L'amortissement de Rayleigh C = α·M + β·K est universellement utilisé dans les codes EF pour l'analyse temporelle des structures multi-DDL : il préserve la base modale orthogonale et offre une paramétrisation à deux constantes. La conséquence souvent ignorée est que l'amortissement modal varie avec la fréquence selon ξn = α/(2ωn) + β·ωn/2 — courbe en « U » avec un minimum à ω* = √(α/β), explosion en 1/ω à basse fréquence (terme α[M]) et en ω à haute fréquence (terme β[K]). En calant ξ à deux modes (typiquement modes 1 et 3), les modes intermédiaires sont sous-amortis mais les modes supérieurs sont massivement sur-amortis — silencieusement, sans message d'erreur. Cette page visualise la courbe ξ(ω) et la position de chaque mode propre d'un bâtiment brochette à 10 étages.
Définition — l'amortissement de Rayleigh combine une contribution massique α·M (frottement aérodynamique, ground motion drag) et une contribution raideur β·K (frottement interne du matériau, hystérétique). Sur la base modale :
Cn = α·Mn + β·Kn = α·Mn + β·ωn²·Mn
ξn = Cn/(2·Mn·ωn) = α/(2ωn) + β·ωn/2
Minimum de ξ(ω) : ξmin = √(α·β) à ωmin = √(α/β)
Calage classique — fixer ξa = ξb = ξcible aux pulsations ωa et ωb :
α = 2·ξcible·ωa·ωb/(ωa+ωb), β = 2·ξcible/(ωa+ωb)
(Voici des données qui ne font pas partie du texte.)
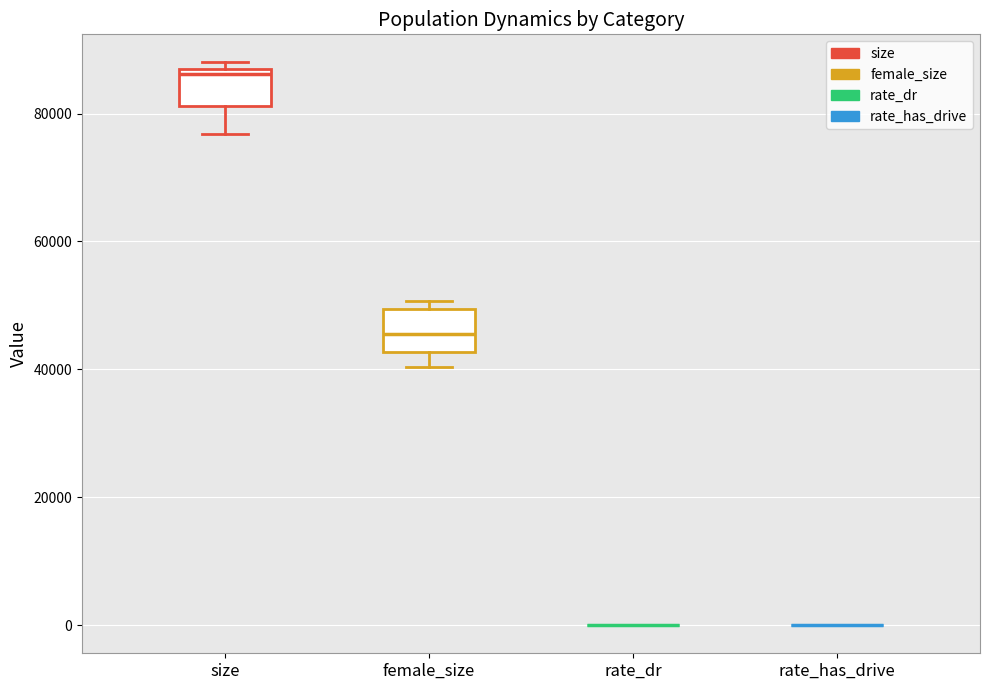

Reading left to right, transcribe this box plot: for each box, give where its median line is, the range the box spans, and where its two whiskers end, as read against the y-axis. The values are not printed on the chart, so give them approximately, as read against the axis.

size: median 86000 (just below the box's upper edge), box 82000 to 86000, whiskers 76000 to 88000
female_size: median 46000, box 42000 to 50000, whiskers 40000 to 50000 (just above the box's upper edge)
rate_dr: box collapsed to a line at 0, whiskers 0 to 0
rate_has_drive: box collapsed to a line at 0, whiskers 0 to 0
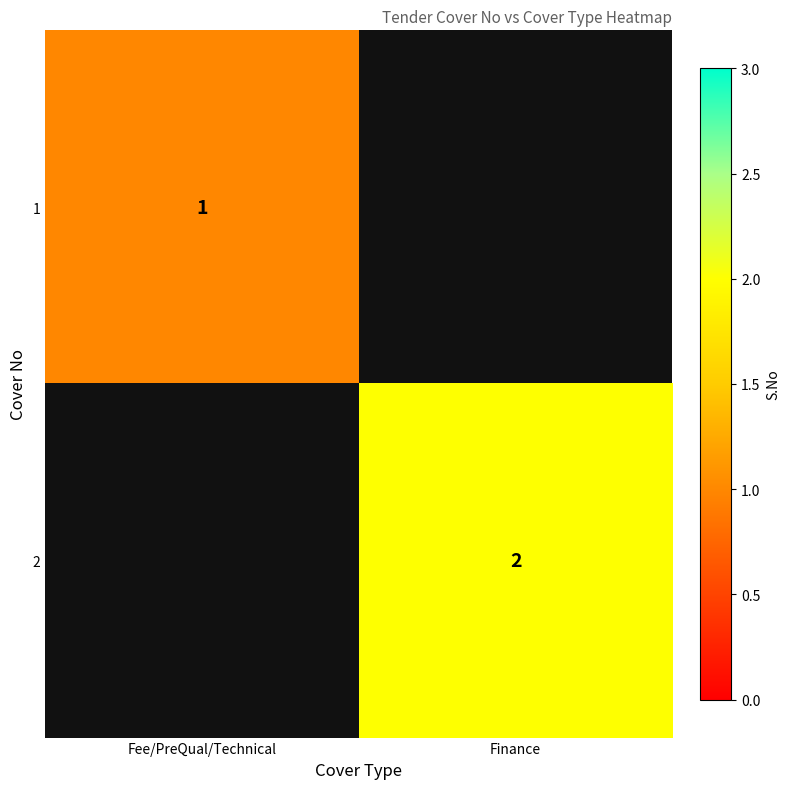

How many distinct data groups are displayed?

2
Conséquence cachée — entre ωa et ωb, ξ < ξcible (« vallée » en U). Au-delà de ωb, ξ croît linéairement avec ω : pour ω = 3·ωb, on a typiquement ξ = 2 à 3·ξcible — les modes supérieurs sont sur-amortis. Piège opérationnel : un calcul pushover ou time-history dont les modes 4+ contribuent significativement (effet de torsion, modes verticaux) est faussé sans alerte.
Recommandation BET_STR — toujours tracer la courbe ξ(ω) ET la position des modes propres sur cette courbe avant un calcul EF dynamique. Pour les ouvrages où les modes supérieurs comptent (cheminées élancées, planchers, équipements ICPE), considérer l'amortissement modal direct (méthode de superposition modale, ξ_n imposé) plutôt que Rayleigh.